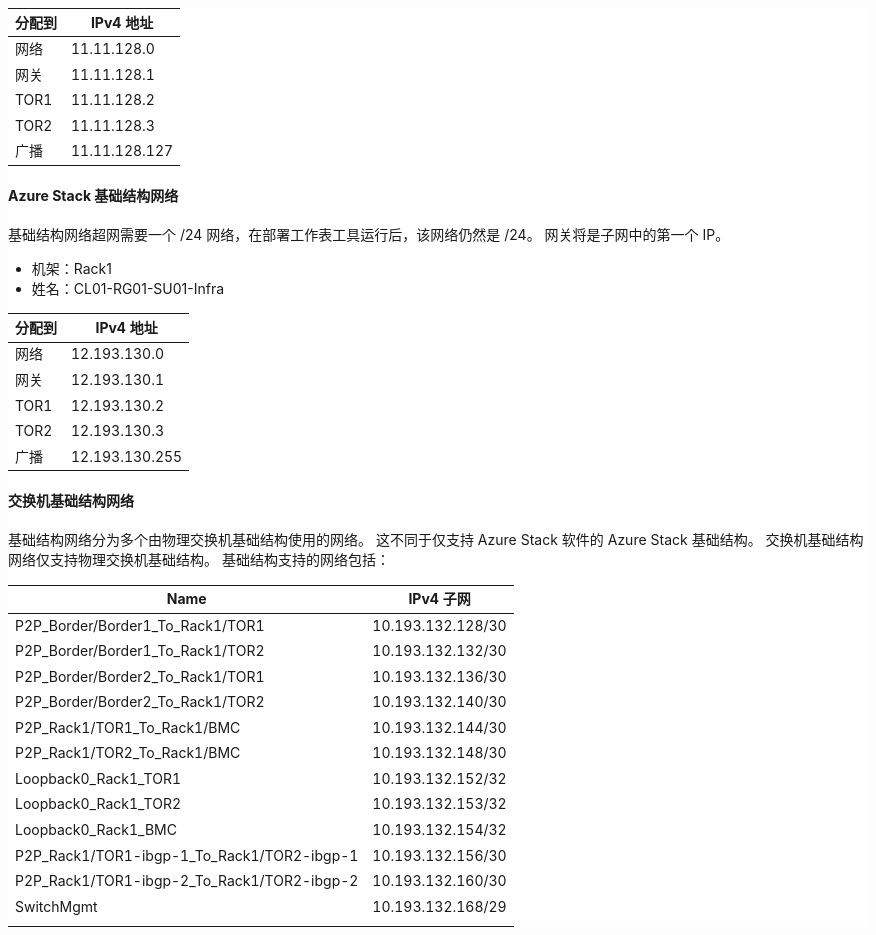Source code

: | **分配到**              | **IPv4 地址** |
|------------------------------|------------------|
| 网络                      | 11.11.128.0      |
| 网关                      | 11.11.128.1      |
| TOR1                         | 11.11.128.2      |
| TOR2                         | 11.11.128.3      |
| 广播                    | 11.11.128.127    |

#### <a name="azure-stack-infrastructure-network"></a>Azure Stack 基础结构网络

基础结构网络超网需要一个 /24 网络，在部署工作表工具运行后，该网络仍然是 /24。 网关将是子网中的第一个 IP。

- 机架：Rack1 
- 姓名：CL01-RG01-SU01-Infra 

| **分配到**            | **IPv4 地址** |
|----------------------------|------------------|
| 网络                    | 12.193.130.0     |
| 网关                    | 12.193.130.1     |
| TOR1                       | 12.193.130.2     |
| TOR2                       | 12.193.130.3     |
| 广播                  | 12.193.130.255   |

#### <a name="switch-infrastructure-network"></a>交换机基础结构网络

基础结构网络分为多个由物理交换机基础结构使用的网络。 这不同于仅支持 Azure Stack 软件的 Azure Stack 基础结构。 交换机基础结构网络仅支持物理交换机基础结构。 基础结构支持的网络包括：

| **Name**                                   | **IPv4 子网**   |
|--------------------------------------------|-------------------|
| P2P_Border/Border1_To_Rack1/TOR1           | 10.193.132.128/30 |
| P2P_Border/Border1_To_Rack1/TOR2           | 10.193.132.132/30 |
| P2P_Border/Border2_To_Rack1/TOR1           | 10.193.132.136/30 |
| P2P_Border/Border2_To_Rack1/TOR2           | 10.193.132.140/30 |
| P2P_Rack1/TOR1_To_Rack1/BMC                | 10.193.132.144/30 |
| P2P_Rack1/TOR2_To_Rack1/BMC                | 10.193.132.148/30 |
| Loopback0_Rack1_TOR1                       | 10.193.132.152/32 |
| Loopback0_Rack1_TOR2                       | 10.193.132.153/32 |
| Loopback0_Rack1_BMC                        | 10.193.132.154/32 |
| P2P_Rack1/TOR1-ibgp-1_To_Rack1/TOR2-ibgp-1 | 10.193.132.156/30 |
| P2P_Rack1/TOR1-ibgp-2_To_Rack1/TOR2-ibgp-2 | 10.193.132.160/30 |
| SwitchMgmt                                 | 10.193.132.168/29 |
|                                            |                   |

--

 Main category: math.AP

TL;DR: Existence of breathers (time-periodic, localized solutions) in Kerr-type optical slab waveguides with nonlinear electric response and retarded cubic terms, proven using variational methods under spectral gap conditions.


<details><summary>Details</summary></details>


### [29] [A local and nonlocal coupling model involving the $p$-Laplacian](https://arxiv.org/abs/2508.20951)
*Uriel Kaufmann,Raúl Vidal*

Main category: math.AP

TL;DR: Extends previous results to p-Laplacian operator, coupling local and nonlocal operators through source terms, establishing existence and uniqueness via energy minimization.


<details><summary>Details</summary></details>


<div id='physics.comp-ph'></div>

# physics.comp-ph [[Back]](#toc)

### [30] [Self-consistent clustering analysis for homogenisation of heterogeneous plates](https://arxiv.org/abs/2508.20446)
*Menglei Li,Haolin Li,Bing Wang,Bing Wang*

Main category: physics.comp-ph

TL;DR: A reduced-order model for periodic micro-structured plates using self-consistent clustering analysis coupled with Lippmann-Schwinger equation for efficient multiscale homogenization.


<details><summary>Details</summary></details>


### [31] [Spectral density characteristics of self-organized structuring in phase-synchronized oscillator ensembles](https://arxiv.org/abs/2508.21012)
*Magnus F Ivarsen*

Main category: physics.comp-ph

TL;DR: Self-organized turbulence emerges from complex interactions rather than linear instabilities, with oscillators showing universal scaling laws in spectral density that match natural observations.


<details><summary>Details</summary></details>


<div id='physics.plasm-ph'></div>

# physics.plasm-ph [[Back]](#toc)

_Task goal_
In the listing above, find every line with the word "Stack" and copy it out.

_Output for this task_
#### <a name="azure-stack-infrastructure-network"></a>Azure Stack 基础结构网络
基础结构网络分为多个由物理交换机基础结构使用的网络。 这不同于仅支持 Azure Stack 软件的 Azure Stack 基础结构。 交换机基础结构网络仅支持物理交换机基础结构。 基础结构支持的网络包括：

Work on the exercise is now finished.